==== RECORDS FOR THE TASK

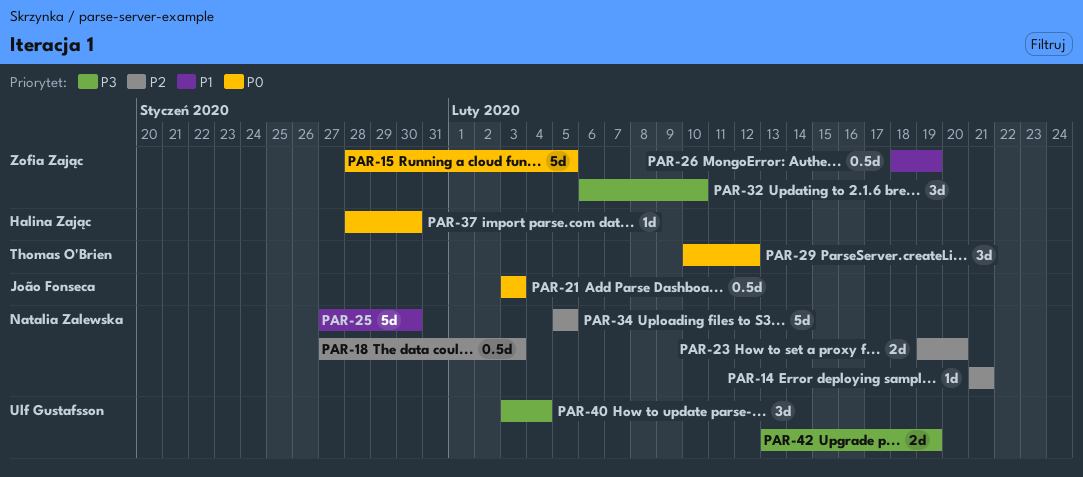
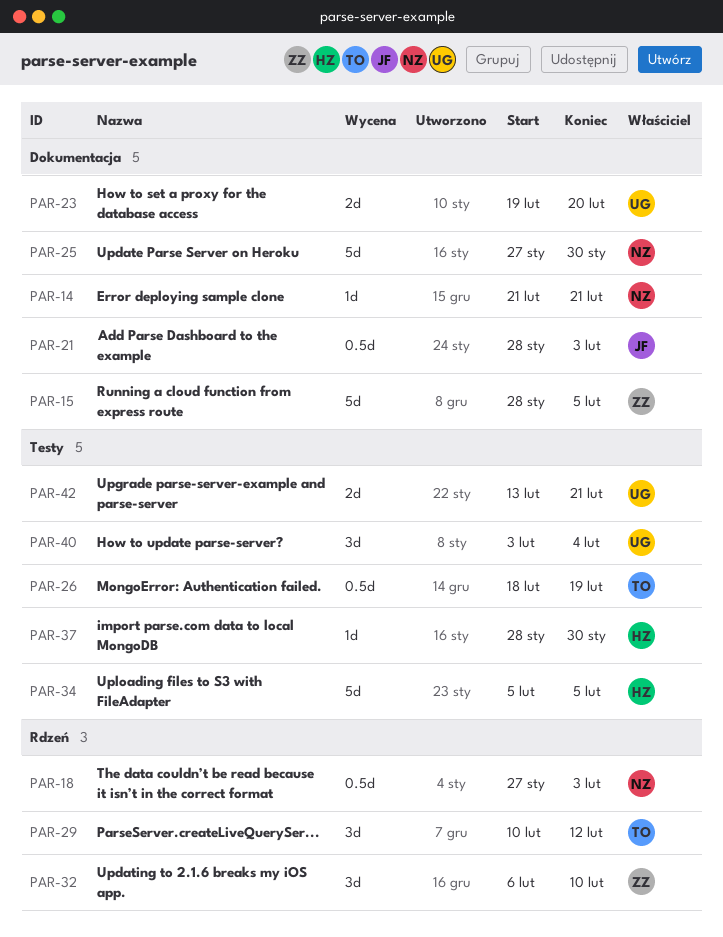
PAR-21, start: Feb 3 -> Jan 28
PAR-23, owner: Natalia Zalewska -> Ulf Gustafsson
PAR-26, owner: Zofia Zając -> Thomas O'Brien
PAR-34, owner: Natalia Zalewska -> Halina Zając
PAR-42, due: Feb 19 -> Feb 21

========

■ **PROBLEM STATEMENT**
Search the entries for the word "owner". Copy each line where it appears.

■ **EXERCISE RESPONSE**
PAR-23, owner: Natalia Zalewska -> Ulf Gustafsson
PAR-26, owner: Zofia Zając -> Thomas O'Brien
PAR-34, owner: Natalia Zalewska -> Halina Zając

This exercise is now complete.